A pair of gripping elements 104 and 106 retain the second cassette 14 and the upper portion of the stack of cassettes while the base members 66 and 68 are retracted. Gripping elements 104 and 106 are controlled by air cylinders 108 and 110. Normally, the gripping elements are in their illustrated retracted positions due to pressurization of lines 112 and 114. Prior to retraction of the base members 66 and 68, the control system 90 depressurizes the lines 112 and 114 and pressurizes lines 116 and 118 to extend the gripping elements 104 and 106 tightly against the next adjacent cassette 14.
After the empty lowermost cassette drops from the stack of cassettes, the base members 66 and 68 are returned to their normal position by pressurization of lines 96 and 98. Thereafter, the gripping elements 104 and 106 are retracted by pressurization of lines 112 and 114 so that the stack of cassettes drops with the next loaded cassette 14 in engagement with the base members 66 and 68. At this point, the next cassette is in alignment with the passage 76 and feed path 72 so that the advancing of connectors 12 along the feed path 76 and against the stop surface 74 is continued automatically without interrupting the supply of cassettes delivered through the delivery path 84. If desired, the control system 90 may operate to disable the air cylinder 82 and pusher 80 by pressurizing line 120 and depressurizing line 122 during the time that an empty cassette 14 is being replaced with a loaded cassette.
The supply of pressurized air to the passage 78 in the support column 65 may be continuous.

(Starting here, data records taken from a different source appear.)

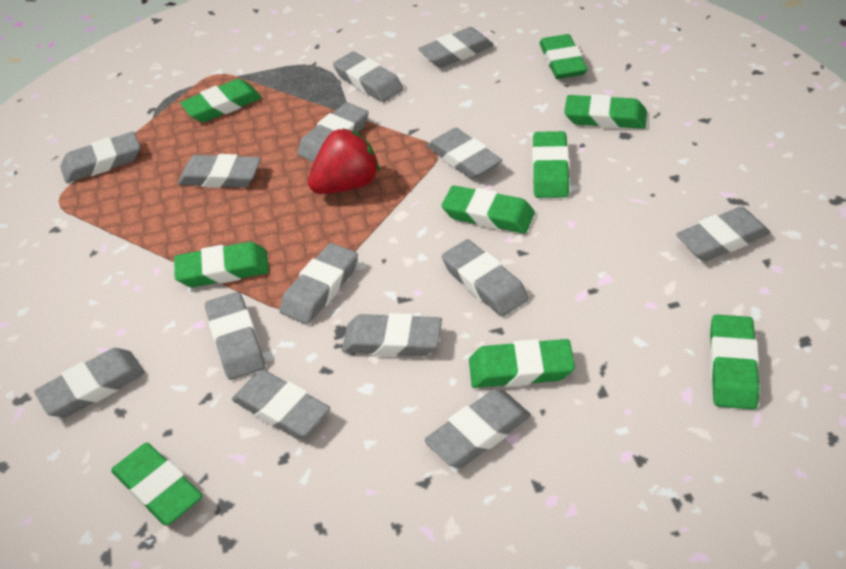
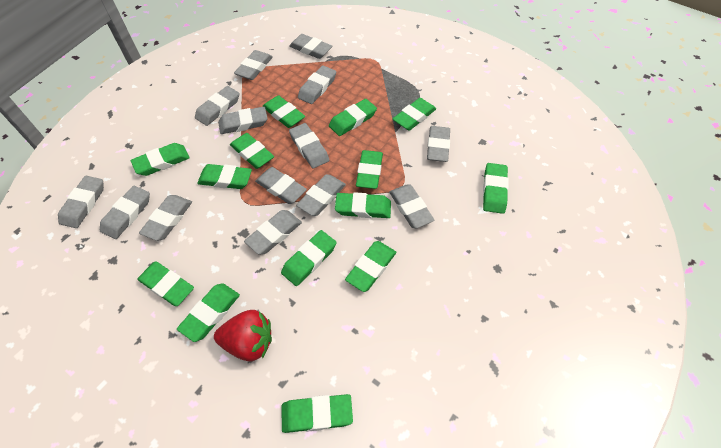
green eraser: 9 -> 14

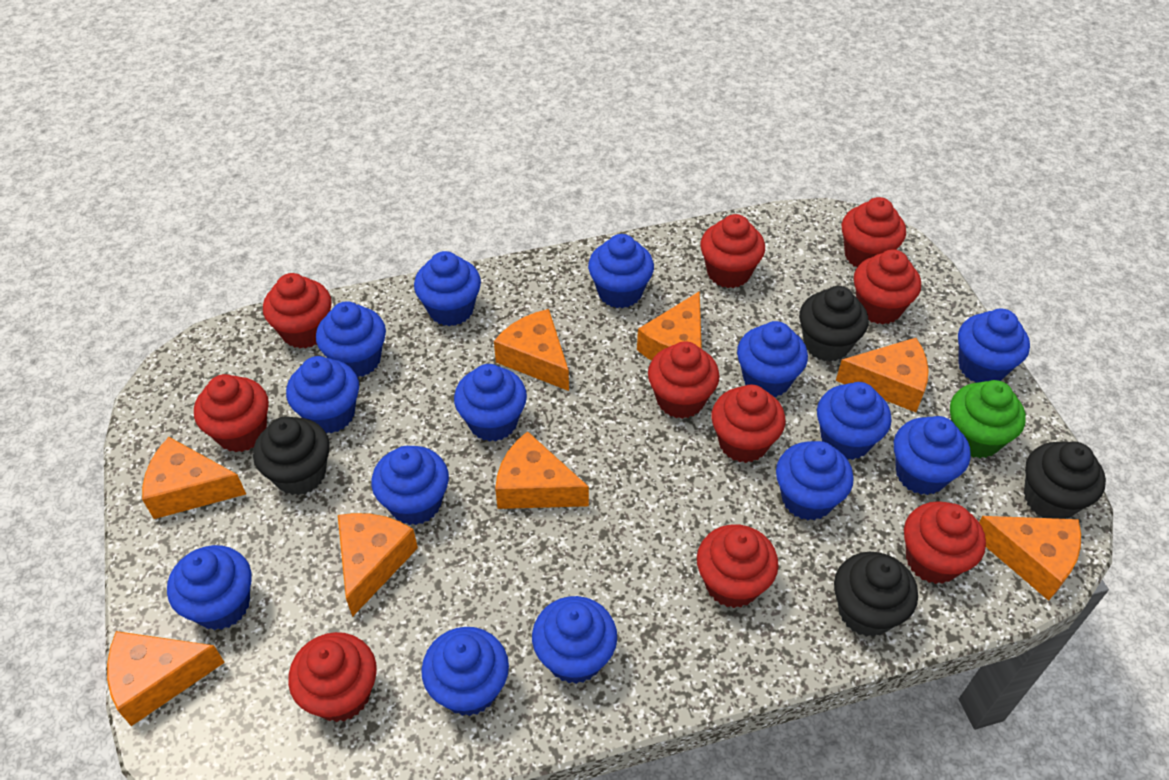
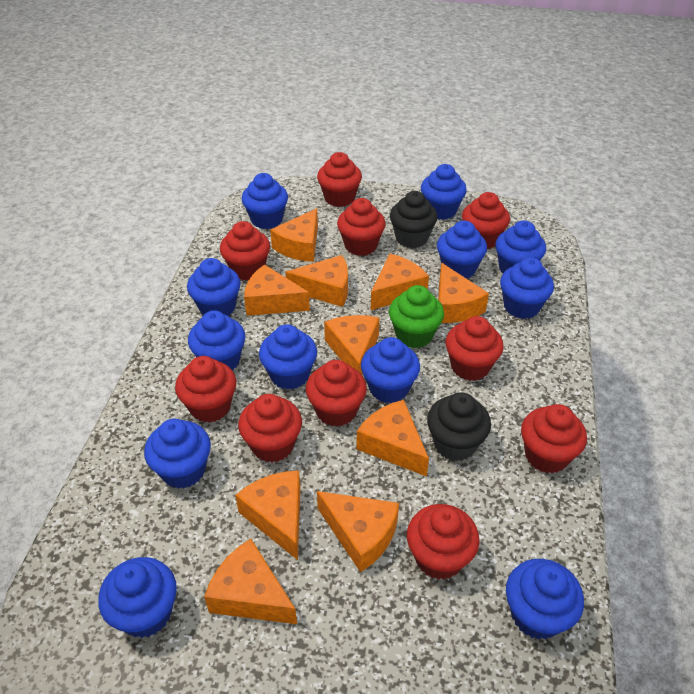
black cupcake: 4 -> 2
blue cupcake: 14 -> 12
orange cheese: 8 -> 10

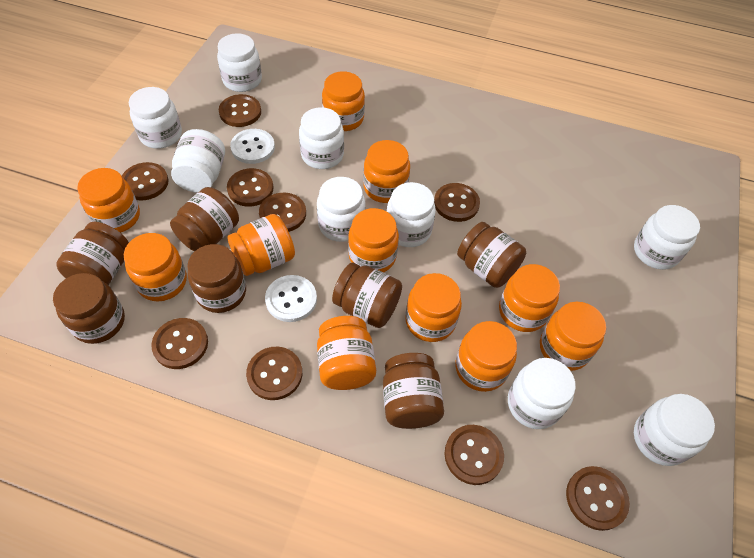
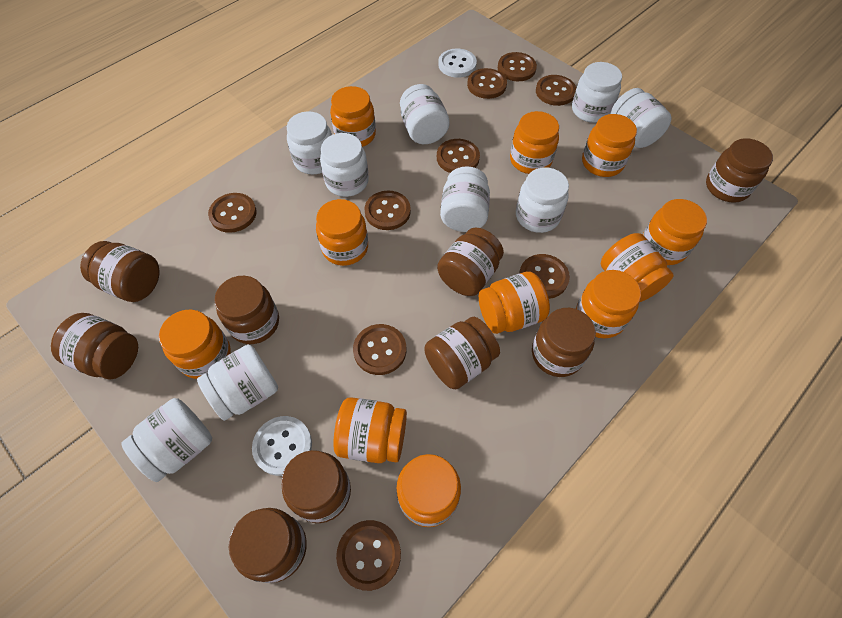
brown jar: 7 -> 9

If desired, the pneumatic control system 90 can interrupt the supply of pressurized air during the time that an empty cassette is removed from the bottom of the stack of cassettes.
The cassette and feed apparatus of the present invention is especially suited for use with small electrical connectors which are difficult to handle in bulk and to orient for feeding and termination. In one preferred form of the invention, the connectors 12 include terminals arranged at a contact spacing of about 0.010 inch. The cassette 14 is approximately 25 inches long and contains 30 connectors 12, each having eight terminal positions. The cassette 14 can conveniently be fabricated as an inexpensive plastic extrusion, and may be formed of transparent or translucent material so that a loaded cassette can readily be distinguished from an empty cassette.